The basis for the ruling was due to an earlier ruling which repealed the individual coverage mandate (tax). Since the individual coverage mandate was no longer in place, the whole law was ruled unconstitutional .
Importantly, millions of women who rely on nationally mandated abortion services have a feeling of “losing their rights” over this ruling, which widely guarantees abortion services even up to the final hours of a viable pregnancy.
Planned Parenthood will have the support of 4 out of 9 Supreme Court Justices (who have shown an allegiance to the organization) in the arguments to come over this case. In the end, I believe that there will be states (maybe 20 or less) which will continue to fund this controversial healthcare practice.
AHCA – American Health Care Act
We must not lose focus on where we would like to go from here. Our Country needs to protect the rights of all Americans (and their pre-existing conditions) and find a way to provide better healthcare to all who are in need. One of the important aspects of a feasible replacement to the ACA will be, does it set the stage for worldwide healthcare advances?
As it stands now, we have doctors which are more and more expensive, and medical equipment which is not being produced at the scale needed to drive progress in the standard of care. When thinking about what we want, it should not be a question of individual concern. If the AHCA meets its stated mandate, we will begin making medical equipment in this Country at a lower cost and higher quality. Also, for “coverage” amounts, there will be far less price gouging involved in the marketing and sale of medical equipment, pharmaceuticals, as well as other operational costs around providing healthcare.
We need not tighten the requirements to be a Doctor or a Nurse from here.

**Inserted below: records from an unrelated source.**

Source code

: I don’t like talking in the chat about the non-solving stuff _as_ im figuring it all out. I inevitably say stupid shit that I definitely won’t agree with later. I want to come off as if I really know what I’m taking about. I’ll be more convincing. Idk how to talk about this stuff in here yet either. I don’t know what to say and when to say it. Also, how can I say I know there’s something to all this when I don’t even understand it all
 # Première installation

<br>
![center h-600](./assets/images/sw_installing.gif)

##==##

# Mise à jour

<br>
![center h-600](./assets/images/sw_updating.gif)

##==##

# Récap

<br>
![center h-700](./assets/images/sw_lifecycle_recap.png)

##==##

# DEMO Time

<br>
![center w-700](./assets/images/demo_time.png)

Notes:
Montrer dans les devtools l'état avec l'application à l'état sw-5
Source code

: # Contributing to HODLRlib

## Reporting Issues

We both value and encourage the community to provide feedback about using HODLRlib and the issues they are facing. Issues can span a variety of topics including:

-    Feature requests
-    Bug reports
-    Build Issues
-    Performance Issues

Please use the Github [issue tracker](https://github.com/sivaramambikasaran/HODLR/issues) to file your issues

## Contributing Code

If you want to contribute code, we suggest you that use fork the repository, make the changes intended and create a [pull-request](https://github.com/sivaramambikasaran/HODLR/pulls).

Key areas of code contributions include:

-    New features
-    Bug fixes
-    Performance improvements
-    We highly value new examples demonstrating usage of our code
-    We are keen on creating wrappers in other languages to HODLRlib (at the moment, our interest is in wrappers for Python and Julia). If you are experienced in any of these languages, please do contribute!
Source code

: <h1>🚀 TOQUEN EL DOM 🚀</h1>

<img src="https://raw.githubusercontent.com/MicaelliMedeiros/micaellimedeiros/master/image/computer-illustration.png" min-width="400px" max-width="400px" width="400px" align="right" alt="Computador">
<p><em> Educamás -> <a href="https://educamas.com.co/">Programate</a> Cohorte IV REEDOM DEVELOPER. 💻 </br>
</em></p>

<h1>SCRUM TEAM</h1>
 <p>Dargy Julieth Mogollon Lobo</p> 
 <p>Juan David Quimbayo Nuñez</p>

Ideally, we will evolve as a Country and indeed a World, to bring healthcare outcomes to any region that is in need. The United States needs new tools to prepare and establish the next generation of medicine. Ultimately the whole world stands to gain from our example.
The job of the Congress in this important policy area will be to get past the Democratic-led House’s objections to the repeal of the ACA, and to craft a very superior healthcare future for all Americans through the enactment of new law.